In certain frameworks (Ex: Pytorch), the image may be presented as a tensor of shape
(batch x channel x height x width), where width is the
fastest-changing dimension, followed by height, then color
channel. This means that all the pixel values of the first
color channel are contiguous in memory, followed by all the
pixel values of the next color channel, and so forth.
In Qualcomm® Neural Processing SDK, the image must be presented as a tensor of shape
(batch x height x width x channel), where channel is the
fastest-changing dimension. This means that values for all the
color channels of a single pixel are contiguous in memory,
followed by all the color values of the next pixel, and so
forth.
If the batch dimension is greater than 1, the individual images have to be manually concatenated together into a single file for each batch.

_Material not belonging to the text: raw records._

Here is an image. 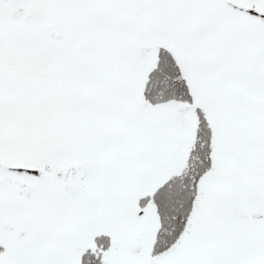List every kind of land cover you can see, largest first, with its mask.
<instances>
[{"label": "snow or ice", "instance_id": "6c2138e0", "mask_svg": "<svg viewBox=\"0 0 264 264\" xmlns=\"http://www.w3.org/2000/svg\"><path fill=\"white\" fill-rule=\"evenodd\" d=\"M0 264H264V0H0Z\"/></svg>", "mask_w": 264, "mask_h": 264}]
</instances>
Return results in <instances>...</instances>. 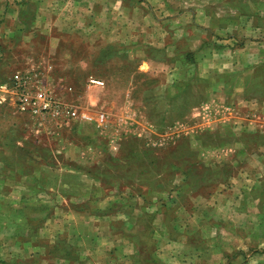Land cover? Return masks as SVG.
<instances>
[{"label": "rangeland", "instance_id": "1", "mask_svg": "<svg viewBox=\"0 0 264 264\" xmlns=\"http://www.w3.org/2000/svg\"><path fill=\"white\" fill-rule=\"evenodd\" d=\"M0 38L93 119L0 113V264H264V0H0Z\"/></svg>", "mask_w": 264, "mask_h": 264}, {"label": "built area", "instance_id": "2", "mask_svg": "<svg viewBox=\"0 0 264 264\" xmlns=\"http://www.w3.org/2000/svg\"><path fill=\"white\" fill-rule=\"evenodd\" d=\"M88 82L93 86L103 85L99 80ZM70 90L66 88V92ZM6 109L28 116L37 126L48 124L54 133L70 128L80 119L90 120L89 116L79 114L76 107L64 102L48 85L46 73L36 69L15 71L0 83V112Z\"/></svg>", "mask_w": 264, "mask_h": 264}, {"label": "crops", "instance_id": "3", "mask_svg": "<svg viewBox=\"0 0 264 264\" xmlns=\"http://www.w3.org/2000/svg\"><path fill=\"white\" fill-rule=\"evenodd\" d=\"M0 40H1V38H0ZM49 56H46V57H42L41 59H40V61H39V63H38V67H36V70L37 71H44L45 73H46V75L47 74H49V72H50V70L52 69V67H54L55 65L54 64H52V62L50 63V58H48ZM28 68L26 67L24 70H27ZM35 69V68H34ZM61 71H62V73H65L66 75H68V74H70L68 71H66L65 69H61ZM103 83V82H102ZM49 86H51V88L53 89V90H55V92L59 95V97L64 101V102H66V103H68V104H70V105H72L73 107H77L76 106V104H75V101H74V88L71 86V85H69V86H67V87H70L71 88V90H70V92L68 93V92H66V88L67 87H62L63 89H61L60 87H58L59 85H57V84H55V85H50L49 84ZM5 111H9V112H11V113H14V114H17V113H15V112H13L11 109H6V110H3V111H1L0 113H5ZM17 115H19V114H17ZM20 116H22V115H20ZM22 117H24L25 119H26V121H28V123H29V125H31L30 126V129H31V131L30 132H32V136L34 137V138H38V139H42V138H45L46 140H50V139H54V138H61V136H59L58 134H54V132H52V129H51V127H50V125H48V124H46V123H44V124H42V125H40V126H37V125H35V122L33 121V120H31L28 116H26V115H24V116H22ZM90 118V120L89 121H92L93 119L91 118V117H89ZM102 119H103V116H102ZM88 121V122H89ZM75 125L76 124H78L79 122L78 121H76V122H73ZM24 135H25V133H24ZM39 136H41V137H39ZM58 136V137H57ZM28 137V135L27 136H25V138H27ZM54 137V138H53ZM55 146V145H54ZM53 146V147H54ZM56 147V146H55ZM55 147H54V149H55ZM56 151V153H59L60 151H58V150H55ZM71 151V154H72V150H70ZM60 154V153H59ZM65 154V153H64ZM76 155H78V154H76ZM76 155H74V153H73V155L72 156H76ZM82 157V155H79V157H77L78 158V160L80 159ZM72 158H74L75 159V157H72Z\"/></svg>", "mask_w": 264, "mask_h": 264}, {"label": "trees", "instance_id": "4", "mask_svg": "<svg viewBox=\"0 0 264 264\" xmlns=\"http://www.w3.org/2000/svg\"><path fill=\"white\" fill-rule=\"evenodd\" d=\"M6 80H7V79H6ZM4 81H5V80H3V81H0V83H1V82H4Z\"/></svg>", "mask_w": 264, "mask_h": 264}]
</instances>
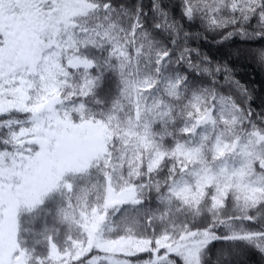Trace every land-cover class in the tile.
I'll list each match as a JSON object with an SVG mask.
<instances>
[{
  "label": "snow or ice",
  "instance_id": "snow-or-ice-1",
  "mask_svg": "<svg viewBox=\"0 0 264 264\" xmlns=\"http://www.w3.org/2000/svg\"><path fill=\"white\" fill-rule=\"evenodd\" d=\"M233 57L264 68V0H0V264H264Z\"/></svg>",
  "mask_w": 264,
  "mask_h": 264
},
{
  "label": "trees",
  "instance_id": "trees-1",
  "mask_svg": "<svg viewBox=\"0 0 264 264\" xmlns=\"http://www.w3.org/2000/svg\"><path fill=\"white\" fill-rule=\"evenodd\" d=\"M198 43L201 45L203 52L217 60L223 57L225 51H235V48H223L221 45L215 43L210 36L207 41L201 40ZM233 61L234 62H231L229 66L233 68L236 78L243 84L254 89V95L256 96L255 103L257 105L264 103V68L253 66L246 60H235V57H233ZM217 247H219V245H217ZM252 259L256 260L257 258L253 257Z\"/></svg>",
  "mask_w": 264,
  "mask_h": 264
}]
</instances>
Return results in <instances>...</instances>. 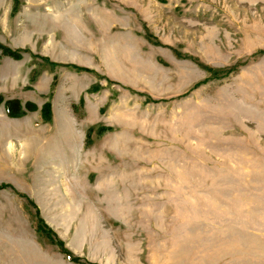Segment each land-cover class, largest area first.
Masks as SVG:
<instances>
[{
    "label": "rangeland",
    "instance_id": "rangeland-1",
    "mask_svg": "<svg viewBox=\"0 0 264 264\" xmlns=\"http://www.w3.org/2000/svg\"><path fill=\"white\" fill-rule=\"evenodd\" d=\"M0 43L36 105L0 119V264H264V0H0Z\"/></svg>",
    "mask_w": 264,
    "mask_h": 264
},
{
    "label": "crops",
    "instance_id": "crops-1",
    "mask_svg": "<svg viewBox=\"0 0 264 264\" xmlns=\"http://www.w3.org/2000/svg\"><path fill=\"white\" fill-rule=\"evenodd\" d=\"M0 116L1 118L0 119H3V120H13V117H10L7 115L6 113V110H5V107L4 106H0ZM34 117H31L33 118L29 124V127L34 130L35 132L36 131H42V133L44 134L45 137H49L51 135L54 134V132L56 131V125L53 123V120H50L48 122H45L43 119H42V115L41 113H39L38 111L35 112L33 114ZM24 117V116H23ZM25 117H30V115H26ZM83 133H81V139H80V143H82L83 141V137H84V131H82ZM44 137V138H45ZM79 143V145H80ZM78 159L80 160V158L78 157ZM78 162H76L75 165H77ZM80 171V168L77 167L76 168V173L75 175H78L77 173H79ZM30 184L28 185V188H29ZM5 194L8 195L11 199V202H12V205L14 206L15 210L19 212L20 214V217L21 219L23 220V224H26L29 229H30V233L33 234V237H34V240L35 242L37 241L38 242V248H42L43 250L46 249V247L40 245L39 241H38V236L37 234L38 231L36 230V220L34 218H32V216H30V212L28 211L27 209V206L26 204L24 203V201L22 199H17L15 197V195L12 193V191L10 189H5L4 190ZM31 196L32 198L34 199V196H35V192L31 193ZM58 252V251H57ZM59 254V256H61L62 260L65 261V262H69L67 261L65 258H64V255L61 254L60 252L57 253Z\"/></svg>",
    "mask_w": 264,
    "mask_h": 264
},
{
    "label": "trees",
    "instance_id": "trees-1",
    "mask_svg": "<svg viewBox=\"0 0 264 264\" xmlns=\"http://www.w3.org/2000/svg\"><path fill=\"white\" fill-rule=\"evenodd\" d=\"M21 55H22L21 50H13L0 43V58L2 56H9L13 59H20ZM2 102L4 103V107H5L7 115L10 117H19V116L24 115L27 110H32V111L36 110V105L34 103L27 101L22 106L21 102L17 98L4 99L2 95H0V103ZM47 107L46 109H44L43 113H41L42 119L44 121H47L50 117L49 115L50 112L48 111ZM89 132H90V129L87 131V139L89 137ZM36 230L38 232L47 233V234H49V231H50V229H47L46 225L42 222L40 218L37 219ZM49 238L52 242L56 244L59 251L63 253L70 261L78 262V259L75 257H72V255L65 249L61 241L57 239H53L50 236ZM81 264H84V263H81Z\"/></svg>",
    "mask_w": 264,
    "mask_h": 264
}]
</instances>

See the figure below for a visual representations of the two input image memory layouts.
Note:
The channel order used during inference must be the same as that used during training. For example, Imagenet models trained in certain frameworks may require a channel order of BGR.
Input Image for Imagenet Models
The Imagenet models in some frameworks (such as bvlc_alexnet, bvlc_googlenet, etc.) are trained with BGR images (blue pixels before green pixels before red pixels). The inference engine must be provided the pixel values in the same channel order.
Input Image for MNIST Models
The MNIST models (such as lenet) in some frameworks require
single-channel grayscale images of size 28x28. Note that while
there is only one channel, an input tensor of 4 dimensions is
still required in these frameworks (1x1x28x28) and Qualcomm® Neural Processing SDK
(1x28x28x1).
Output
The output of the example remains the same between Pytorch and Qualcomm® Neural Processing SDK: a 1-dimensional tensor containing the probability of each class, for each image in the batch.
For Imagenet models (such as bvlc_alexnet), this is a tensor of size 1000 for the 1000 Imagenet classes.
If the batch dimension of the model is greater than 1, the individual output tensors will be concatenated together along the batch dimension.